First, according to U.S. Census data, 5.4 percent of Mainers identify themselves as having Scottish ancestry, which is the largest percentage for all 50 states.

If we look at the U.S. as a whole, it is reported that as many as 27.5 million American citizens declare Scottish lineage in some form, which equates to more than 8 percent of the total U.S. population. This helps me to understand both my experience this weekend at the Maine Highland Games and that the U.S. is a country of immigrants who still have real bonds with its ancestry. These are important reasons for not only Scottish-Americans, but all Americans, to engage in the independence debate.

Second, there are the possible implications on U.S. foreign policy. Since Word War II, the U.S. and U.K. have both promoted a “special relationship” between the two nations, one that has thrived through more than a dozen administrations on both sides of the Atlantic. The foundation of this Anglo-American relationship is military and diplomatic cooperation, which greatly benefits from the U.K.’s and U.S.’ power and influence on the international stage.

This relationship has assisted the U.S. in promoting and executing its foreign policy; for example, the 2003 invasion of Iraq was only possible with the support and assistance of the U.K. government.
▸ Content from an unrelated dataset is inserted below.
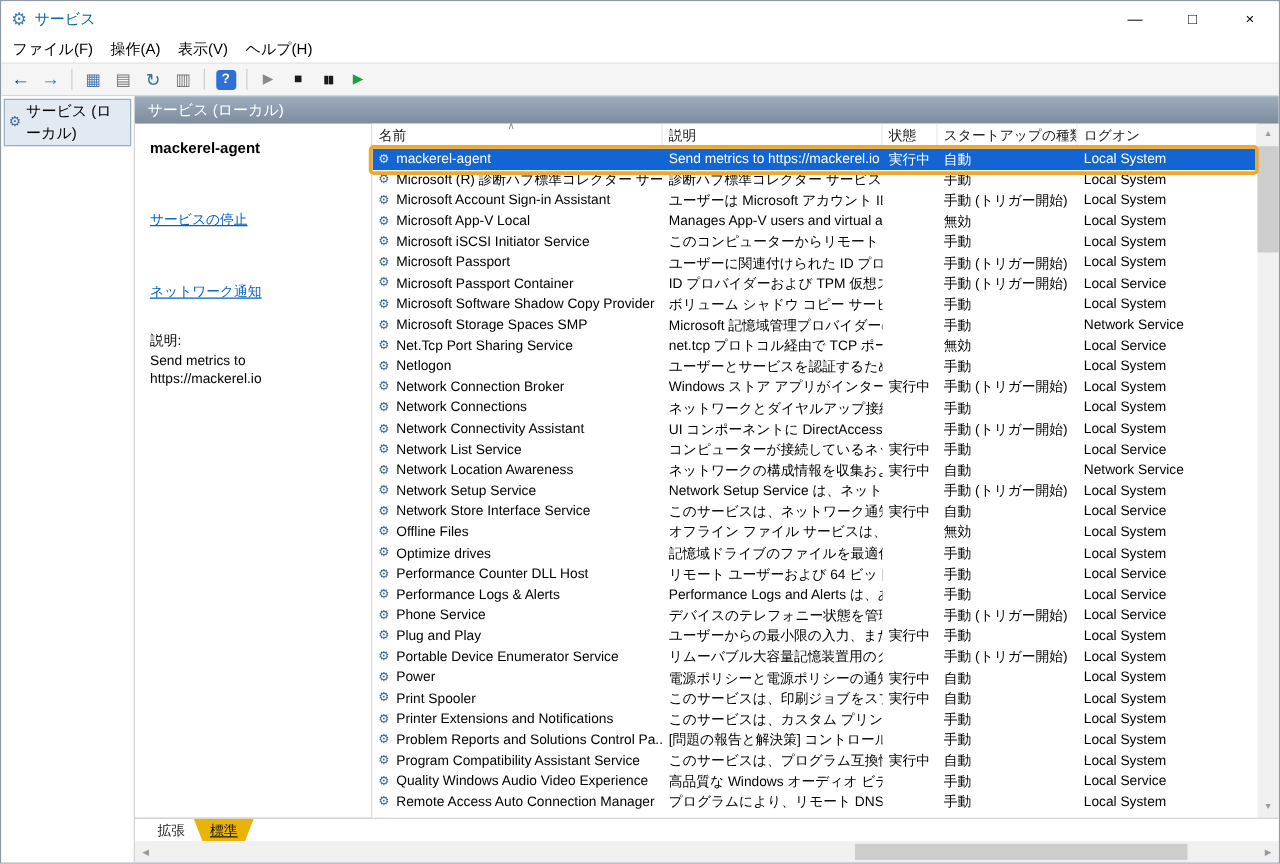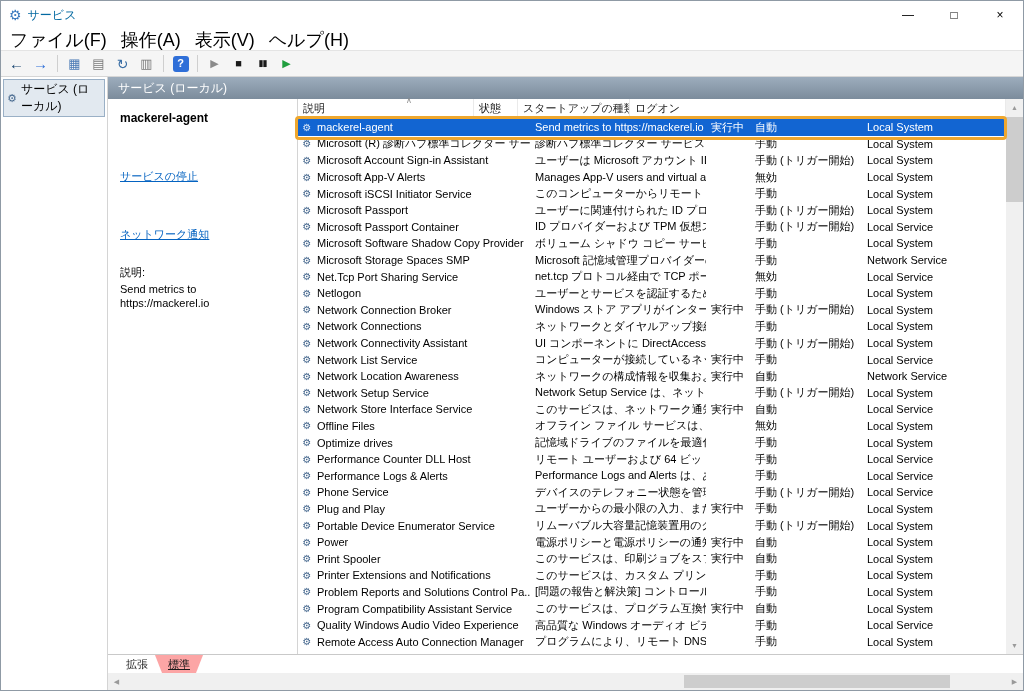"ファイル(F)" .menu-item { font-size: 18px -> 12px }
If Scotland leaves the U.K., however, will the reduced U.K. command the same level of international influence, and, if not, what implications will this have on its special relationship with the U.S., and the U.S.’ ability to execute its foreign policy objectives?

The U.K.’s nuclear weapons system, Trident, is stationed in Scotland, and the Scottish government has already stated its intention to remove Trident from its territory in the event of a “yes” vote. Some fear that because of the cost of relocation, the U.K. government might choose to scrap its nuclear program. This would mean that the U.S. would lose one of its closest nuclear allies, which would clearly have implications for U.S. foreign policy in Europe and around the world.

In June 2014, President Barack Obama stated that: “ The United States had a deep interest in ensuring the U.K. remained strong, robust and united.” Is this true? Possibly, but I believe that the U.S. has a deep interest in engaging more fully in the debate and developing a better understanding of the issues surrounding Scottish independence.

It is important to note that the president went on to add to his statement by stressing that ultimately, the independence question “was up to the people of Scotland.” But it’s a question that Mainers, and the rest of America, have a stake in, whether you’re Scottish or not.

Darren J. Reid is a visiting research scholar in the William S. Cohen Center at the University of Maine where his research focuses on U.S.-Russian relations. He also is associated with the Scottish research institute Scottish Global Forum, which analyzes and opines on Scotland’s domestic politics, economics and security, and its relations with other states.